**WHAT IS EXPECTED**
Reproduce every line of text in the listing below without any changes, and leave the pictures out of your answer.

**DATA LISTING**
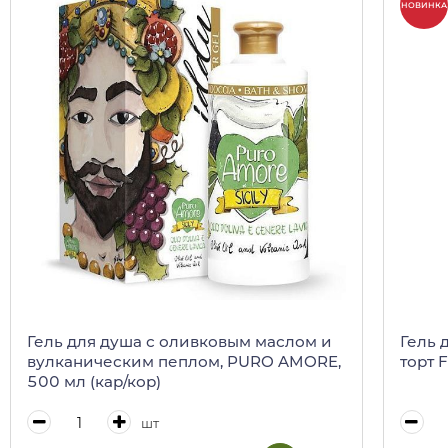
НОВИНКА
Гель для душа с оливковым маслом и
Гель 
вулканическим пеплом, PURO AMORE,
торт 
500 мл (кар/кор)
шт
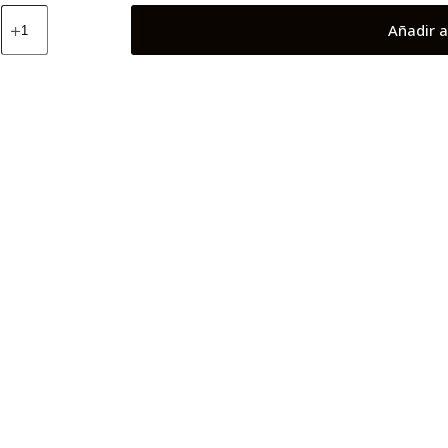
Batwoman
Añadir a
cantidad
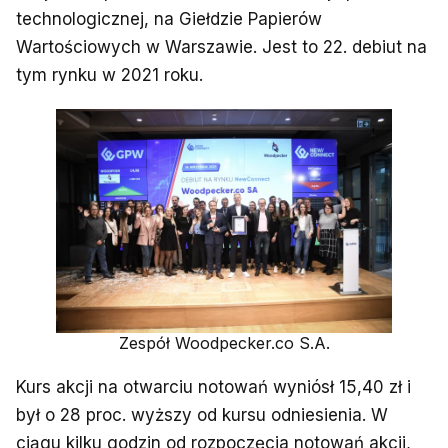
technologicznej, na Giełdzie Papierów
Wartościowych w Warszawie. Jest to 22. debiut na
tym rynku w 2021 roku.
Zespół Woodpecker.co S.A.
Kurs akcji na otwarciu notowań wyniósł 15,40 zł i
był o 28 proc. wyższy od kursu odniesienia. W
ciągu kilku godzin od rozpoczęcia notowań akcji,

**WRITTEN SOLUTION**
НОВИНКА
Гель для душа с оливковым маслом и
Гель 
вулканическим пеплом, PURO AMORE,
торт 
500 мл (кар/кор)
шт
Batwoman
Añadir a
cantidad
technologicznej, na Giełdzie Papierów
Wartościowych w Warszawie. Jest to 22. debiut na
tym rynku w 2021 roku.
Zespół Woodpecker.co S.A.
Kurs akcji na otwarciu notowań wyniósł 15,40 zł i
był o 28 proc. wyższy od kursu odniesienia. W
ciągu kilku godzin od rozpoczęcia notowań akcji,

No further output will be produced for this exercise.